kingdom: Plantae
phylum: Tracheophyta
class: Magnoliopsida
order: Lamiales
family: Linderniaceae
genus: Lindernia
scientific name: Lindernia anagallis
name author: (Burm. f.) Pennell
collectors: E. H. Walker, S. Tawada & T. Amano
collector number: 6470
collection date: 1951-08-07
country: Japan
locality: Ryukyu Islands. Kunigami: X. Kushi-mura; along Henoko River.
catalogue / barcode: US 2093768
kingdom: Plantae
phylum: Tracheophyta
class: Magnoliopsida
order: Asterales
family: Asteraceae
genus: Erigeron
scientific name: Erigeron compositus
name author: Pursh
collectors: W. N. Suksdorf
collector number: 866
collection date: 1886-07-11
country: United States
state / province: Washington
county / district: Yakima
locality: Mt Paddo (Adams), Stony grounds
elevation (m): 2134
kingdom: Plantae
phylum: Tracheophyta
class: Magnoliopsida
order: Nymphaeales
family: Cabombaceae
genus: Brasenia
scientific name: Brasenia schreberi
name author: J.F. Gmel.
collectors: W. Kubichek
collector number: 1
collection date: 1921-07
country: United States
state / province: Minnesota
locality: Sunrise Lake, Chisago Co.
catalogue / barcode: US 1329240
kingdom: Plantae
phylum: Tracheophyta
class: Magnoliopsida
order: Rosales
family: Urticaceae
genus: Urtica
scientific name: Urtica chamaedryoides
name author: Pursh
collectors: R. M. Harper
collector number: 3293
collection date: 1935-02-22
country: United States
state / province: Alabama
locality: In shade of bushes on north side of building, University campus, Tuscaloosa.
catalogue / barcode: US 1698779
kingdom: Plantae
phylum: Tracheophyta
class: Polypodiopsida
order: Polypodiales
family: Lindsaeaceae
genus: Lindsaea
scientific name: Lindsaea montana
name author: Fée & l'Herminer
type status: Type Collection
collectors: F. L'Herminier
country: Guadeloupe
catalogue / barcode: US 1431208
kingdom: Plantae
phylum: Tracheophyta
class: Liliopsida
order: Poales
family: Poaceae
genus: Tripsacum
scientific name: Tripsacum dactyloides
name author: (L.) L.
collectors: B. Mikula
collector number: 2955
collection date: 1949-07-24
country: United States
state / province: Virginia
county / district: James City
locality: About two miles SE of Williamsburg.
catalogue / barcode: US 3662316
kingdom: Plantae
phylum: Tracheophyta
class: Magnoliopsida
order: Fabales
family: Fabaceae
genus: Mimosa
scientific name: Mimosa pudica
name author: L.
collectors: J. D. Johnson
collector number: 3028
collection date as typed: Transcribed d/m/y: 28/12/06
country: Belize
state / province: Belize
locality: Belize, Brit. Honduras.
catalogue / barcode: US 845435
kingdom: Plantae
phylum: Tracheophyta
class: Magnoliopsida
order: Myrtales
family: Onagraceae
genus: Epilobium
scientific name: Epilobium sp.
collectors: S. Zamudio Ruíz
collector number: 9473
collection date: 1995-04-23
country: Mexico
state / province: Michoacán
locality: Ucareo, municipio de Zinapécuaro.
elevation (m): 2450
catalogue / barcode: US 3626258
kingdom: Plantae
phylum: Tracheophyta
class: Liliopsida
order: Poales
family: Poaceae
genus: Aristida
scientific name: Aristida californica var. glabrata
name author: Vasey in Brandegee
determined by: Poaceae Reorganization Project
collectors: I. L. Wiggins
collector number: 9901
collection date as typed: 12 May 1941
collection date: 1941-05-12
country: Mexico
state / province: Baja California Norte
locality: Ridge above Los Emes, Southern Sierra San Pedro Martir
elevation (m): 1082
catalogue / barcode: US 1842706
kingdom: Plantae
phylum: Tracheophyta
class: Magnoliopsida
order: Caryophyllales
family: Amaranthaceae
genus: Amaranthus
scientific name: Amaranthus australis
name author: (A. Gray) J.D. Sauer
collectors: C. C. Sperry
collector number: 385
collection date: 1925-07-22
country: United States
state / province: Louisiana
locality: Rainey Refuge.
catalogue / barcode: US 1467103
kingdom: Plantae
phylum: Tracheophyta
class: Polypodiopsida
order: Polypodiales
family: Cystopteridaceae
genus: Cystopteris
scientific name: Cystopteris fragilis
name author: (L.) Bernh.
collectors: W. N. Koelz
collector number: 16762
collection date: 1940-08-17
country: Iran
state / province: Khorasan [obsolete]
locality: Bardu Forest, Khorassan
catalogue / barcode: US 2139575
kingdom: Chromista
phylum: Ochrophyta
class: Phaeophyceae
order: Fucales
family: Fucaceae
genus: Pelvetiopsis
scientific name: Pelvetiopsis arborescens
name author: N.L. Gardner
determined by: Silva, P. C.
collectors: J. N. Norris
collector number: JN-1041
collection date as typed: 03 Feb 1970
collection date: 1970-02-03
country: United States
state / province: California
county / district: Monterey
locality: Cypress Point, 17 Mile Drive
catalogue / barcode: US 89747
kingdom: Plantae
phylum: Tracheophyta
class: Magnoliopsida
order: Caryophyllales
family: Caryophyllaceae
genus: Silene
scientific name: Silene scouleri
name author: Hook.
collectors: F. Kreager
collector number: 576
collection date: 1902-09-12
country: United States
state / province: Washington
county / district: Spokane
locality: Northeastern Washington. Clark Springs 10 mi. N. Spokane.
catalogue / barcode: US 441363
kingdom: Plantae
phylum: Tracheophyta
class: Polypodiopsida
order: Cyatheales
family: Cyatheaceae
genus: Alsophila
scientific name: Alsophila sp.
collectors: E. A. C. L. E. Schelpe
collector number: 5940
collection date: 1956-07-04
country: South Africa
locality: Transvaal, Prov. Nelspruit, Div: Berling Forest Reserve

▶ [EXERCISE BRIEF] Reproduce every line of the items above, substituting "site description" for each occurrence of "locality" and leaving everything else unchanged.

▶ [WRITTEN SOLUTION]
kingdom: Plantae
phylum: Tracheophyta
class: Magnoliopsida
order: Lamiales
family: Linderniaceae
genus: Lindernia
scientific name: Lindernia anagallis
name author: (Burm. f.) Pennell
collectors: E. H. Walker, S. Tawada & T. Amano
collector number: 6470
collection date: 1951-08-07
country: Japan
site description: Ryukyu Islands. Kunigami: X. Kushi-mura; along Henoko River.
catalogue / barcode: US 2093768
kingdom: Plantae
phylum: Tracheophyta
class: Magnoliopsida
order: Asterales
family: Asteraceae
genus: Erigeron
scientific name: Erigeron compositus
name author: Pursh
collectors: W. N. Suksdorf
collector number: 866
collection date: 1886-07-11
country: United States
state / province: Washington
county / district: Yakima
site description: Mt Paddo (Adams), Stony grounds
elevation (m): 2134
kingdom: Plantae
phylum: Tracheophyta
class: Magnoliopsida
order: Nymphaeales
family: Cabombaceae
genus: Brasenia
scientific name: Brasenia schreberi
name author: J.F. Gmel.
collectors: W. Kubichek
collector number: 1
collection date: 1921-07
country: United States
state / province: Minnesota
site description: Sunrise Lake, Chisago Co.
catalogue / barcode: US 1329240
kingdom: Plantae
phylum: Tracheophyta
class: Magnoliopsida
order: Rosales
family: Urticaceae
genus: Urtica
scientific name: Urtica chamaedryoides
name author: Pursh
collectors: R. M. Harper
collector number: 3293
collection date: 1935-02-22
country: United States
state / province: Alabama
site description: In shade of bushes on north side of building, University campus, Tuscaloosa.
catalogue / barcode: US 1698779
kingdom: Plantae
phylum: Tracheophyta
class: Polypodiopsida
order: Polypodiales
family: Lindsaeaceae
genus: Lindsaea
scientific name: Lindsaea montana
name author: Fée & l'Herminer
type status: Type Collection
collectors: F. L'Herminier
country: Guadeloupe
catalogue / barcode: US 1431208
kingdom: Plantae
phylum: Tracheophyta
class: Liliopsida
order: Poales
family: Poaceae
genus: Tripsacum
scientific name: Tripsacum dactyloides
name author: (L.) L.
collectors: B. Mikula
collector number: 2955
collection date: 1949-07-24
country: United States
state / province: Virginia
county / district: James City
site description: About two miles SE of Williamsburg.
catalogue / barcode: US 3662316
kingdom: Plantae
phylum: Tracheophyta
class: Magnoliopsida
order: Fabales
family: Fabaceae
genus: Mimosa
scientific name: Mimosa pudica
name author: L.
collectors: J. D. Johnson
collector number: 3028
collection date as typed: Transcribed d/m/y: 28/12/06
country: Belize
state / province: Belize
site description: Belize, Brit. Honduras.
catalogue / barcode: US 845435
kingdom: Plantae
phylum: Tracheophyta
class: Magnoliopsida
order: Myrtales
family: Onagraceae
genus: Epilobium
scientific name: Epilobium sp.
collectors: S. Zamudio Ruíz
collector number: 9473
collection date: 1995-04-23
country: Mexico
state / province: Michoacán
site description: Ucareo, municipio de Zinapécuaro.
elevation (m): 2450
catalogue / barcode: US 3626258
kingdom: Plantae
phylum: Tracheophyta
class: Liliopsida
order: Poales
family: Poaceae
genus: Aristida
scientific name: Aristida californica var. glabrata
name author: Vasey in Brandegee
determined by: Poaceae Reorganization Project
collectors: I. L. Wiggins
collector number: 9901
collection date as typed: 12 May 1941
collection date: 1941-05-12
country: Mexico
state / province: Baja California Norte
site description: Ridge above Los Emes, Southern Sierra San Pedro Martir
elevation (m): 1082
catalogue / barcode: US 1842706
kingdom: Plantae
phylum: Tracheophyta
class: Magnoliopsida
order: Caryophyllales
family: Amaranthaceae
genus: Amaranthus
scientific name: Amaranthus australis
name author: (A. Gray) J.D. Sauer
collectors: C. C. Sperry
collector number: 385
collection date: 1925-07-22
country: United States
state / province: Louisiana
site description: Rainey Refuge.
catalogue / barcode: US 1467103
kingdom: Plantae
phylum: Tracheophyta
class: Polypodiopsida
order: Polypodiales
family: Cystopteridaceae
genus: Cystopteris
scientific name: Cystopteris fragilis
name author: (L.) Bernh.
collectors: W. N. Koelz
collector number: 16762
collection date: 1940-08-17
country: Iran
state / province: Khorasan [obsolete]
site description: Bardu Forest, Khorassan
catalogue / barcode: US 2139575
kingdom: Chromista
phylum: Ochrophyta
class: Phaeophyceae
order: Fucales
family: Fucaceae
genus: Pelvetiopsis
scientific name: Pelvetiopsis arborescens
name author: N.L. Gardner
determined by: Silva, P. C.
collectors: J. N. Norris
collector number: JN-1041
collection date as typed: 03 Feb 1970
collection date: 1970-02-03
country: United States
state / province: California
county / district: Monterey
site description: Cypress Point, 17 Mile Drive
catalogue / barcode: US 89747
kingdom: Plantae
phylum: Tracheophyta
class: Magnoliopsida
order: Caryophyllales
family: Caryophyllaceae
genus: Silene
scientific name: Silene scouleri
name author: Hook.
collectors: F. Kreager
collector number: 576
collection date: 1902-09-12
country: United States
state / province: Washington
county / district: Spokane
site description: Northeastern Washington. Clark Springs 10 mi. N. Spokane.
catalogue / barcode: US 441363
kingdom: Plantae
phylum: Tracheophyta
class: Polypodiopsida
order: Cyatheales
family: Cyatheaceae
genus: Alsophila
scientific name: Alsophila sp.
collectors: E. A. C. L. E. Schelpe
collector number: 5940
collection date: 1956-07-04
country: South Africa
site description: Transvaal, Prov. Nelspruit, Div: Berling Forest Reserve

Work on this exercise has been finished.